Chymes released her debut EP, Hell & Divine, earlier this year and is currently working on her next EP for 2022. She already has over 80K fans on TikTok and with an ever-growing fan base across the globe following a tweet from BTS star Jungkook, Chymes has been streamed over 30 million times across Apple and Spotify. Her previous releases, “Euphoria” and “Sleepless,” have been featured in numerous Spotify editorial playlists, including “New Pop Revolution,” and earlier tracks “Dreaming” and “Wild” were featured on drama series Good Trouble. Her EP, Hell & Divine, was praised by tastemakers like Flaunt, Pilerats, Cool Accidents, Purple Sneakers, Parade, and more. Before touring was halted due to Covid-19, she had supported Winston Surfshirt, The Preatures, Lastlings, Tigertown, Alice Ivy, Bad Pony, Evan Klar, San Mei, Austen, and more.
How did you connect as artists?
Chymes: I discovered Jack on social media and immediately went to his Spotify and nearly died on the spot. I couldn’t believe I had discovered such a gem and I’m SO in love with his music! I had to reach out to see if we could collaborate.
What inspired this track?
Jack: I started the track in Nashville, and I was listening to a lot of pop-country at the time. I was big on “Slow Hands” by Niall Horan and Kacey Musgraves’ album “Golden Hour”. You don’t hear the Nashville inspiration until the second chorus when the electric guitar comes in. The song is so fun. I love that it catches you off guard and still feels welcoming.

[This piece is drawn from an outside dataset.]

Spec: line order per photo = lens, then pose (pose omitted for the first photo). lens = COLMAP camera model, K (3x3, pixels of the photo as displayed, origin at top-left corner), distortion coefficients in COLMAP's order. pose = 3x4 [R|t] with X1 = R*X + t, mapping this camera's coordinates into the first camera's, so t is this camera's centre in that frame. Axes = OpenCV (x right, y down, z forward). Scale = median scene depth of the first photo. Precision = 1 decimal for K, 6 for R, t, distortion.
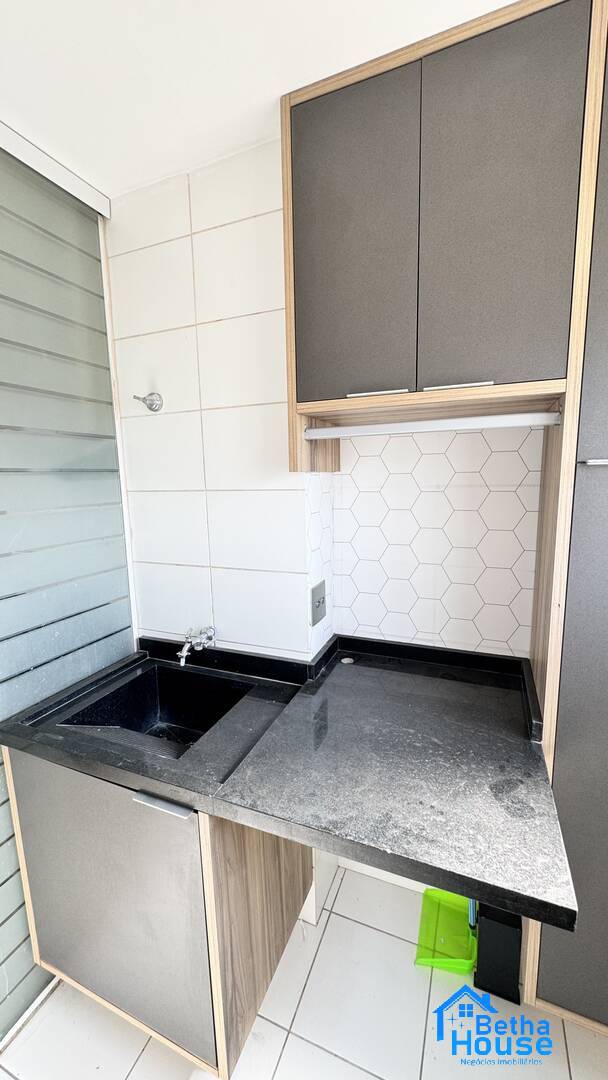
lens RADIAL K [[428.7, 0, 313.9], [0, 428.7, 543.6], [0, 0, 1]] dist [-0.002411, 0.000651]
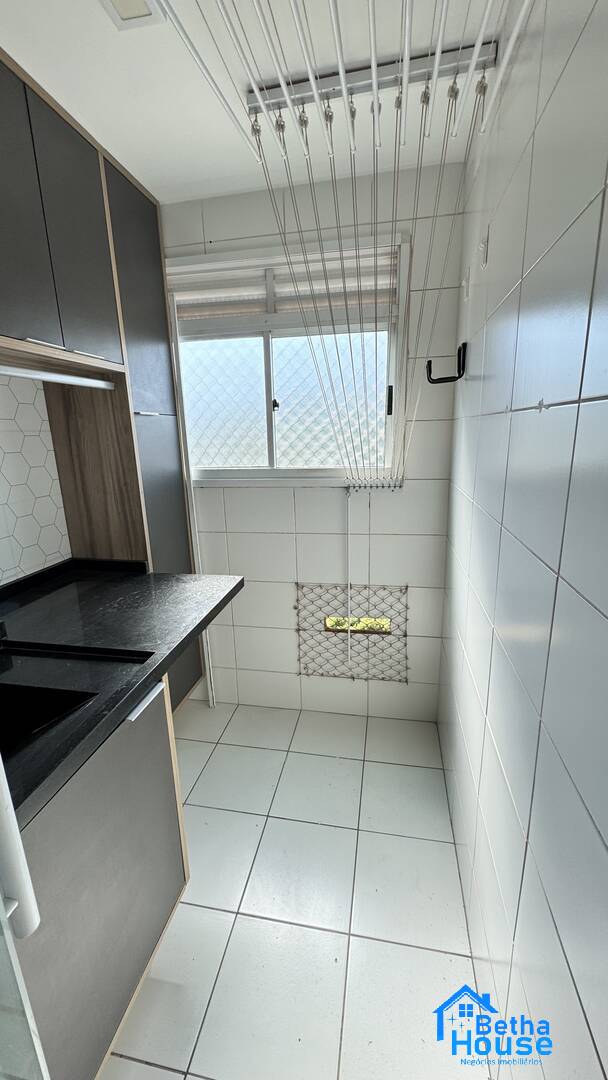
lens RADIAL K [[428.7, 0, 306.7], [0, 428.7, 538.0], [0, 0, 1]] dist [-0.002411, 0.000651]
pose [[-0.204109, -0.210921, 0.955956, -1.081219], [0.189573, 0.949513, 0.249976, 0.004732], [-0.960418, 0.232245, -0.153819, 0.510753]]
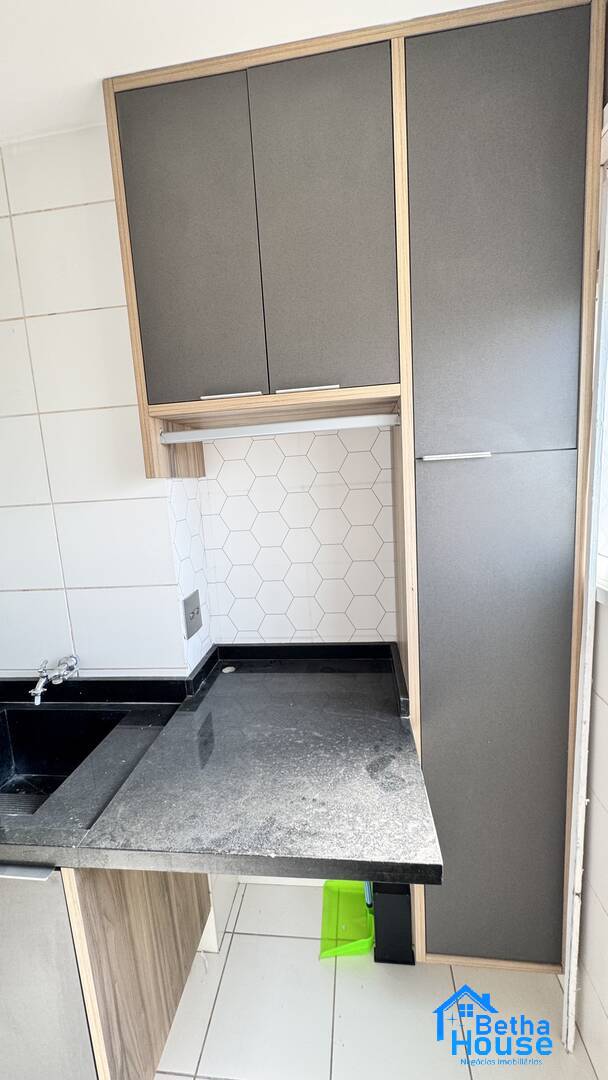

Do either of you get inspired by other art forms?
Chymes: I’m definitely inspired by dance. I can’t dance to save my life but I love to do it anyways! I feel so connected and inspired by movement and personally feel music in a very physical way. I also find inspiration in physical art but also movies and shows and poems too.
Any funny anecdotes from the time you were recording or writing this?
Jack: I remember laughing a lot. I was with my co-writers Lauren Larue and Pete Good, and one of them said “Fuck it, I love you” out of nowhere. That phrase sounded so choppy in conversation. I wanted to make the track sound the way the lyrics felt.
What are your favorite places or environments to write?
Chymes: I personally really like to be somewhere comfy and feel safe emotionally. Obviously, most writing happens in a studio but if it’s cozy and relaxed I definitely feel super comfortable to be more experimental. Moody lights always help too! I guess I feel less exposed or safer to express myself in this environment.
Do you have any similar musical inspirations?
Jack: Chymes sounds like all of my favorite pop artists, and lyrically she’s very ballsy. It was the perfect opportunity to work together. We’re both inspired by so many genres. The one outlier might be Country, which is funny since the song was written in Nashville.
Chymes: I think our inspirations definitely overlap. But I feel like my inspirations also come from any genre! I love pop of course, but also singer-songwriter, electronic, rap, r&b, hip hop, kpop, etc. There’s so much to be inspired by and genres are really blending these days.
What excites you about being a musician?
Jack: I get excited about trying new things. It’s important for me to stay inspired and experiment with new sounds. There’s a lot of music out there, so paving your own lane is critical. I want to be remembered for giving people something new that’ll stick with them forever.
What are your views on genres and music styles since you mix a lot of them in your collaboration?
Chymes: I think we are at a place in music where genres aren’t super important. People don’t listen to one genre as strictly anymore and peoples playlists are so mixed, which I think is awesome. I also feel like people are a lot less judgmental on what music you like to listen to so people aren’t afraid to share and celebrate varying artists. Music and its fans are so diverse which should be celebrated! I also don’t think there should be any “rules” because it can be too restrictive and honestly, it’s not that serious lol. I personally love to blend in all sorts of elements in my own music, and I feel “F it ILY” is so beautifully written and pieced together by Jack, the transitions from piano ballad verses into a super bouncy chorus feel so natural.
What does music and art mean to you?
Jack: Music and art mean everything to me. I started making music in my garage for fun at 10, and working professionally all over the world at 16. I’ve seen some terrible things, but music and art make everything worth it. It’s important for me to focus on the music part of the music business.